**Quoted passage**
Friday, July 16, 2010

Poem for Friday and da Vinci Codes

Song of Nature
By Ralph Waldo Emerson


Mine are the night and morning,
The pits of air, the gulf of space,
The sportive sun, the gibbous moon,
The innumerable days.

I hid in the solar glory,
I am dumb in the pealing song,
I rest on the pitch of the torrent,
In slumber I am strong.

No numbers have counted my tallies,
No tribes my house can fill,
I sit by the shining Fount of Life,
And pour the deluge still;

And ever by delicate powers
Gathering along the centuries
From race on race the rarest flowers,
My wreath shall nothing miss.

And many a thousand summers
My apples ripened well,
And light from meliorating stars
With firmer glory fell.

I wrote the past in characters
Of rock and fire the scroll,
The building in the coral sea,
The planting of the coal.

And thefts from satellites and rings
And broken stars I drew,
And out of spent and aged things
I formed the world anew;

What time the gods kept carnival,
Tricked out in star and flower,
And in cramp elf and saurian forms
They swathed their too much power.

Time and Thought were my surveyors,
They laid their courses well,
They boiled the sea, and baked the layers
Or granite, marl, and shell.

But he, the man-child glorious,--
Where tarries he the while?
The rainbow shines his harbinger,
The sunset gleams his smile.

My boreal lights leap upward,
Forthright my planets roll,
And still the man-child is not born,
The summit of the whole.

**Stored data**
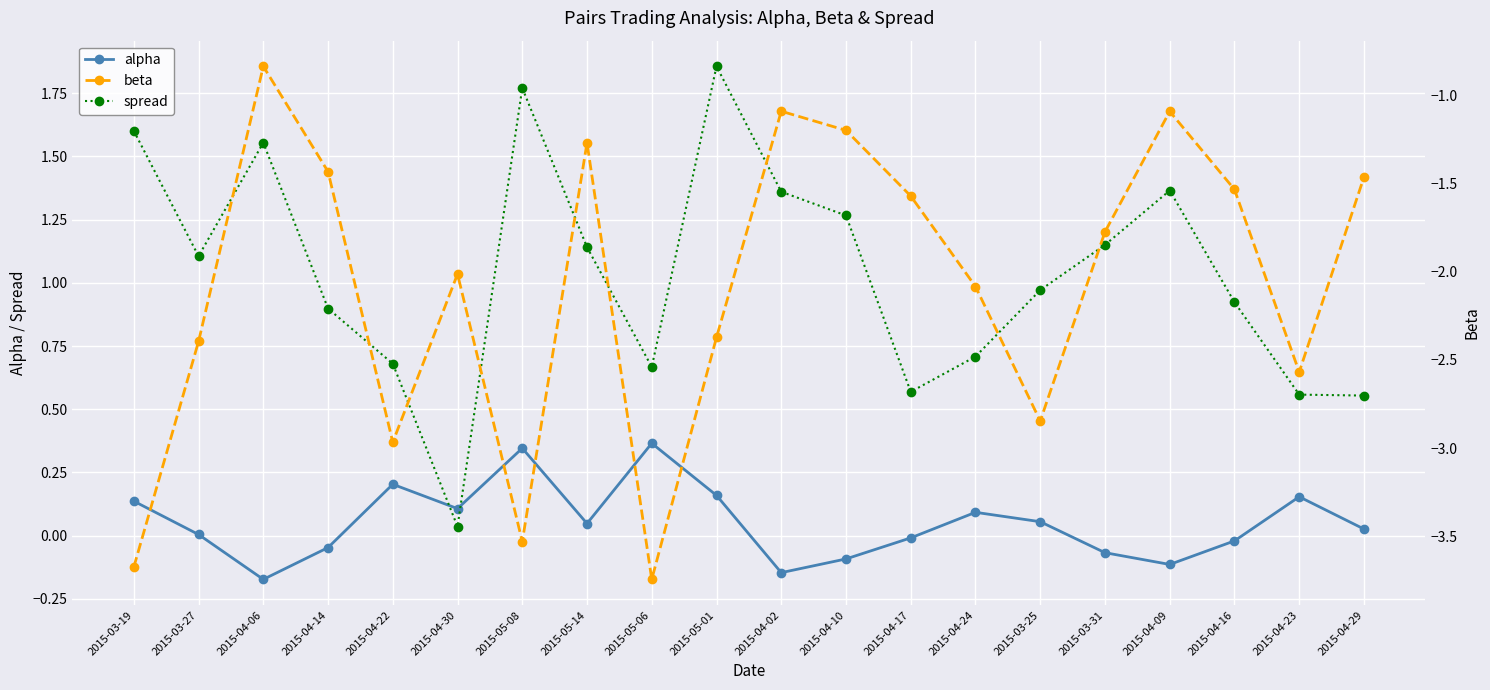

The value of alpha at 2015-03-31 is -0.1. True or false?

True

**Exercise aim**
Answer these questions about the poem "Song of Nature":
1. Which two figures does the speaker call surveyors?
2. What fruit ripened well over many a thousand summers?
3. Where does the speaker sit while pouring the deluge?
The material is separate from the poem.

**Problem solution**
1. Time and Thought
2. Apples
3. By the shining Fount of Life